DESCRIPTION OF THE TASK
In the data below, locate each line with the word "Normal" and list it.

PROVIDED DATA
········

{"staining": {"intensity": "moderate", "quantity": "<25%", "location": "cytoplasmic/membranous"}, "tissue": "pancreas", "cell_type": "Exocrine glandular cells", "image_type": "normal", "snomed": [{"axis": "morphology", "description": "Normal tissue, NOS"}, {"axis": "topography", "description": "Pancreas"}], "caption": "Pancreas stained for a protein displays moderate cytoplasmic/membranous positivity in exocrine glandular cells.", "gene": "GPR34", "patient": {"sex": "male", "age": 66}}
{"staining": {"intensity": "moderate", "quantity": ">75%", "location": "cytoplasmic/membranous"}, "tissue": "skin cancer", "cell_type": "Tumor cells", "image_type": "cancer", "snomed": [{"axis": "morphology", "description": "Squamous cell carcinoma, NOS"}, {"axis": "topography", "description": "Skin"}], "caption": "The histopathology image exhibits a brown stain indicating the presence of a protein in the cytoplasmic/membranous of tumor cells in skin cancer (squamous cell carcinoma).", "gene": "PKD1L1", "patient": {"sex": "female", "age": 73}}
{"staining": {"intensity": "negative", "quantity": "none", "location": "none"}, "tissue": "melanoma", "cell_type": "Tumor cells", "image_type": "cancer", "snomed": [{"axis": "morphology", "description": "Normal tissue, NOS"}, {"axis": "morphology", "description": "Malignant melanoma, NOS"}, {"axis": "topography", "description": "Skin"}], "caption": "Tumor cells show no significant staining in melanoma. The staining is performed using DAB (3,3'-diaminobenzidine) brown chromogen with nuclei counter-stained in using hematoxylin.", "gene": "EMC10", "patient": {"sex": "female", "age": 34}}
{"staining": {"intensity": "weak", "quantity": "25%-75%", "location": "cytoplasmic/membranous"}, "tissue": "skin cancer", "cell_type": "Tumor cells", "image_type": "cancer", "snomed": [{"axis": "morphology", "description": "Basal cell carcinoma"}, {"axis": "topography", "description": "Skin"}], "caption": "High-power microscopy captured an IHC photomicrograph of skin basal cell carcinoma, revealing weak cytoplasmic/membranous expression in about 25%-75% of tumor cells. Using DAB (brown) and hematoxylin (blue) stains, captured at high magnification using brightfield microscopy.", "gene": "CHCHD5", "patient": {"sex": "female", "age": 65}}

········

SOLUTION TO THIS TASK
{"staining": {"intensity": "moderate", "quantity": "<25%", "location": "cytoplasmic/membranous"}, "tissue": "pancreas", "cell_type": "Exocrine glandular cells", "image_type": "normal", "snomed": [{"axis": "morphology", "description": "Normal tissue, NOS"}, {"axis": "topography", "description": "Pancreas"}], "caption": "Pancreas stained for a protein displays moderate cytoplasmic/membranous positivity in exocrine glandular cells.", "gene": "GPR34", "patient": {"sex": "male", "age": 66}}
{"staining": {"intensity": "negative", "quantity": "none", "location": "none"}, "tissue": "melanoma", "cell_type": "Tumor cells", "image_type": "cancer", "snomed": [{"axis": "morphology", "description": "Normal tissue, NOS"}, {"axis": "morphology", "description": "Malignant melanoma, NOS"}, {"axis": "topography", "description": "Skin"}], "caption": "Tumor cells show no significant staining in melanoma. The staining is performed using DAB (3,3'-diaminobenzidine) brown chromogen with nuclei counter-stained in using hematoxylin.", "gene": "EMC10", "patient": {"sex": "female", "age": 34}}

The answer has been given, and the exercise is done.